Meister der Improvisation

Die ganz grosse Pianistenlaufbahn gelang Nico Kaufmann nicht. Vielleicht hatte er bei Horowitz zu konkret erlebt, was solche Höchstleistungen abfordern und scheute aus der Einsicht zurück, jene einsame Spitze nie erreichen und dann auch halten zu können.

Nico blieb ein Meister der Improvisation. Er komponierte auch Ballettmusiken, die auf Tourneereisen erklangen, welche er zusammen mit der Schweizer Tänzerin Trudy Schoop durch die USA und Europa unternahm. Heute sind diese Werke ebenso vergessen wie seine vielen Bühnenmusiken für das Schauspielhaus Zürich aus derselben Zeit, den späten 40er und den 50er Jahren. Auch das berühmte Cabaret-Duo Voli Geiler / Walter Morath (1948 bis 1968) hat Nico - nebst fünf anderen Pianisten - regelmässig begleitet.

Ausser den im KREIS komponierten Stücken schrieb er Chansons für viele namhafte Kabarettisten, zu Texten von ihnen selbst und anderen Künstlern, beispielsweise von Ettore Cella. 

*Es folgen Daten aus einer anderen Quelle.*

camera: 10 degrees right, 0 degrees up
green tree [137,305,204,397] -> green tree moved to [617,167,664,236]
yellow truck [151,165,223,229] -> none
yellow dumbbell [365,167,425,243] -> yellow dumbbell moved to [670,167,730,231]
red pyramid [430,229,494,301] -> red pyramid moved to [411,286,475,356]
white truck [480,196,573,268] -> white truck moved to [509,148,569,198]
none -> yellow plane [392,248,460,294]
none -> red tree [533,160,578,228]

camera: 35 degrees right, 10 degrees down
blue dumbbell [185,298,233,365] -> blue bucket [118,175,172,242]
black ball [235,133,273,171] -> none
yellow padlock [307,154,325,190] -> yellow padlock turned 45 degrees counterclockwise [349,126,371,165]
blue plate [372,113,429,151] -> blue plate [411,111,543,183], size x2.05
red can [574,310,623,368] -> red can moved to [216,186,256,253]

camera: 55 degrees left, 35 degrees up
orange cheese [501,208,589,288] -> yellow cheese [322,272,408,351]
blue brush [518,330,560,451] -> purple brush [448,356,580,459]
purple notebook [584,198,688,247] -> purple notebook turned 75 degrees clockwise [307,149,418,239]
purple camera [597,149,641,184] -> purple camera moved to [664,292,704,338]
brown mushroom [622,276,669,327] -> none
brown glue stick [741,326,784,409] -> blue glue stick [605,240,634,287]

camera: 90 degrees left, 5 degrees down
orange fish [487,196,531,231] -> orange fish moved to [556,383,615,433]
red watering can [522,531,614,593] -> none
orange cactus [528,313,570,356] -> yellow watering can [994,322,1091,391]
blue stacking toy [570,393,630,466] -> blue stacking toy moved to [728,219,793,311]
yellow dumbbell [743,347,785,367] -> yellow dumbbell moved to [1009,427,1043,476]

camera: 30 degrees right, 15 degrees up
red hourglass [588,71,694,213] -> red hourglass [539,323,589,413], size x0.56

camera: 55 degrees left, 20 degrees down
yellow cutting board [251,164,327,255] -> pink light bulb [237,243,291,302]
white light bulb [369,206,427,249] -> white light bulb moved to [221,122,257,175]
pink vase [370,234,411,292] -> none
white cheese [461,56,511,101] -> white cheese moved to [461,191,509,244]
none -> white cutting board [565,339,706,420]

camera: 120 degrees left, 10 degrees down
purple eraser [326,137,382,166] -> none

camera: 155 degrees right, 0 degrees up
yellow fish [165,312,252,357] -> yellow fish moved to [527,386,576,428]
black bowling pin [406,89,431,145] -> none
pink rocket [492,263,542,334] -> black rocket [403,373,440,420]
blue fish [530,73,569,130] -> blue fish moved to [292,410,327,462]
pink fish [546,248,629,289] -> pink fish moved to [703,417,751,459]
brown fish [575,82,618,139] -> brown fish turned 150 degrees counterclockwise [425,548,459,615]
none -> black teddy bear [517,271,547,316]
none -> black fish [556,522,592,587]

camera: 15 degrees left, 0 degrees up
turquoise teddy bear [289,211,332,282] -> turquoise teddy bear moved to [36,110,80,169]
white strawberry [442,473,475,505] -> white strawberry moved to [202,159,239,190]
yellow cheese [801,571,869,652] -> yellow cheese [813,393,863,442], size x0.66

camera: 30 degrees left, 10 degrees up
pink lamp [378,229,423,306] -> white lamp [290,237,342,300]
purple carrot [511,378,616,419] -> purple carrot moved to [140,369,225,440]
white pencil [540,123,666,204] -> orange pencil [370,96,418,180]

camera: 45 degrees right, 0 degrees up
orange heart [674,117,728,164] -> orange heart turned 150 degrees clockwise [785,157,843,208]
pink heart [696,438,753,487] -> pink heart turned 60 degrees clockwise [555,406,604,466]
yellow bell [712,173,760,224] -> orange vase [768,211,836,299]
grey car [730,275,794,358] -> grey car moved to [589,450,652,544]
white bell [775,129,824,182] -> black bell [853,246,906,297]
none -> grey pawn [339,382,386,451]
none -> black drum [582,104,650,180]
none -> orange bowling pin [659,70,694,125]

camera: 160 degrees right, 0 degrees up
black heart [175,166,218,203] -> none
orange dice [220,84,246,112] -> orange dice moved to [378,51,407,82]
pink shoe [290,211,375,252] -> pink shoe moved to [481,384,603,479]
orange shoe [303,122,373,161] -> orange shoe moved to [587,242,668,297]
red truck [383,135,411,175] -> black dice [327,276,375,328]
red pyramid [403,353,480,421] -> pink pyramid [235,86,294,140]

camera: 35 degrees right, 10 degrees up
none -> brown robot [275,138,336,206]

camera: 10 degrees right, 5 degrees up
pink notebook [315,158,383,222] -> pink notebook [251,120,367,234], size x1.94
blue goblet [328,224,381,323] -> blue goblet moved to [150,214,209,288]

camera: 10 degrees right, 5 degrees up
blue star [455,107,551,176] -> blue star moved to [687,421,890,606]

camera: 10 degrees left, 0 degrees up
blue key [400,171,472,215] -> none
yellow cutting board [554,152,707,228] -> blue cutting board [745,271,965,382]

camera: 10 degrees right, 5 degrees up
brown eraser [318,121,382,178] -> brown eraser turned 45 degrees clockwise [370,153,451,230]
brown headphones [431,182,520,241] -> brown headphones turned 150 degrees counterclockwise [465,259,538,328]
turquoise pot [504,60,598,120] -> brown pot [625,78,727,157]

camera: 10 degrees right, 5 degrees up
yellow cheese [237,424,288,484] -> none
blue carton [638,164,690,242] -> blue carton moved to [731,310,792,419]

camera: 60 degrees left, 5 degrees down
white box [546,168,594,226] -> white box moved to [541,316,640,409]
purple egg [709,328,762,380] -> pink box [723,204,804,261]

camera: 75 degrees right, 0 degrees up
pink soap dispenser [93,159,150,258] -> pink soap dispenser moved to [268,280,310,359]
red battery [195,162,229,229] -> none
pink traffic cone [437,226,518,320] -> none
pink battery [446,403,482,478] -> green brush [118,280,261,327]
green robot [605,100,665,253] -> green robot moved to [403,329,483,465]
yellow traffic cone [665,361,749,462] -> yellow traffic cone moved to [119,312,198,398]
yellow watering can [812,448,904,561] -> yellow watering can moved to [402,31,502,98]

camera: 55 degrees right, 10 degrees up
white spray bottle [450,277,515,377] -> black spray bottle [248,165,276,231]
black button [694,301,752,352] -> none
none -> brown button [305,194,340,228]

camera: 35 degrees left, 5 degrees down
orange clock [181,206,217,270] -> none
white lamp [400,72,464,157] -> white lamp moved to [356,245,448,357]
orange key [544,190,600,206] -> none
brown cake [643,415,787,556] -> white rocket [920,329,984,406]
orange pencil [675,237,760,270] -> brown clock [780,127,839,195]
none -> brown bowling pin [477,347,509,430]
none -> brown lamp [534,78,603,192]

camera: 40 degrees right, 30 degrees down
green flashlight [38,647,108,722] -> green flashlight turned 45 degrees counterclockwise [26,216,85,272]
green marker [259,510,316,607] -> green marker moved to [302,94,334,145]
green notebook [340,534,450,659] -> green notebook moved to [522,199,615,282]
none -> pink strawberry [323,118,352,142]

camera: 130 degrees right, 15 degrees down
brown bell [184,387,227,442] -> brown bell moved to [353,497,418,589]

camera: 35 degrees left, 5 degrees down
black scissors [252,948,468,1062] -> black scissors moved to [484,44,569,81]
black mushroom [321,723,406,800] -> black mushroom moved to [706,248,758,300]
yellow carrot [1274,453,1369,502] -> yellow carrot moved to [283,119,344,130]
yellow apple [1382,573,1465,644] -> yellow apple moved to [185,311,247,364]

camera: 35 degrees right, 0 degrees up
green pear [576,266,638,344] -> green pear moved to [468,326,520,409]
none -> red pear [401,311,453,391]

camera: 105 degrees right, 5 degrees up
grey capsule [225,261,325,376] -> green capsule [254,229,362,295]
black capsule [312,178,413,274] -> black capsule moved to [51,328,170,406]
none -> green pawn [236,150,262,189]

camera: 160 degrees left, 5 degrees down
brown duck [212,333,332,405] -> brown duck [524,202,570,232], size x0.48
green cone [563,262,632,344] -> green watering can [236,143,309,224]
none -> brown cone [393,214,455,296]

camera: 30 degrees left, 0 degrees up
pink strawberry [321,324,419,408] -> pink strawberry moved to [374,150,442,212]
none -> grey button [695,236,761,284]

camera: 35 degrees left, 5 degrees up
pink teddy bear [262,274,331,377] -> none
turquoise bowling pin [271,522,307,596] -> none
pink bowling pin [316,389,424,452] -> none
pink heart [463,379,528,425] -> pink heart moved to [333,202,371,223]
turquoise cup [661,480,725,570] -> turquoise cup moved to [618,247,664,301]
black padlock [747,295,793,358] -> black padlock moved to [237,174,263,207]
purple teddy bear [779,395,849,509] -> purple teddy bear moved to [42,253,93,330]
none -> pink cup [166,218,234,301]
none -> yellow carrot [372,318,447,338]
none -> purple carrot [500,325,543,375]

Den Anfang der 60er-Jahre vertonten Liederzyklus von Gedichten Hermann Hesses konnte er 1994 im Radio der Deutschsprachigen Schweiz noch zur Aufführung bringen, was ihm grosse Freude bereitete. Es handelt sich dabei um 17 für Klavier und Sopran- oder hohe Tenorstimme gesetzte Liedkompositionen. Die Radiosendung von 1994 wurde mit der deutschen Pianistin Edith Thauer und der Sängerin Susanna Heyng aufgenommen, die beide mit Nico befreundet waren. Frau Prof. Thauer, die Nachlassverwalterin, hat im Jahre 2000 einen Druck des Zyklus veranlasst.

In der Zürcher Zentralbibliothek, Musikabteilung, sind auch viele der anderen Lieder und Chansons von Nico Kaufmann aufbewahrt, dazu mehrere Manuskriptversionen des Hesse-Zyklus.

Über Horowitz hatte Nico in Paris den exilierten deutschen Fotografen Herbert List (1903-1975) kennengelernt, von dem eine Aufnahme im Kreis-Heft 11/1949 erschien, sowie den mit List befreundeten Gründer und Herausgeber der Kulturzeitschrift du, Manuel Gasser (1909-1979). Beide, List und Gasser, kannten den Kreis; dass sie auch Abonnenten waren, ist jedoch nicht erwiesen.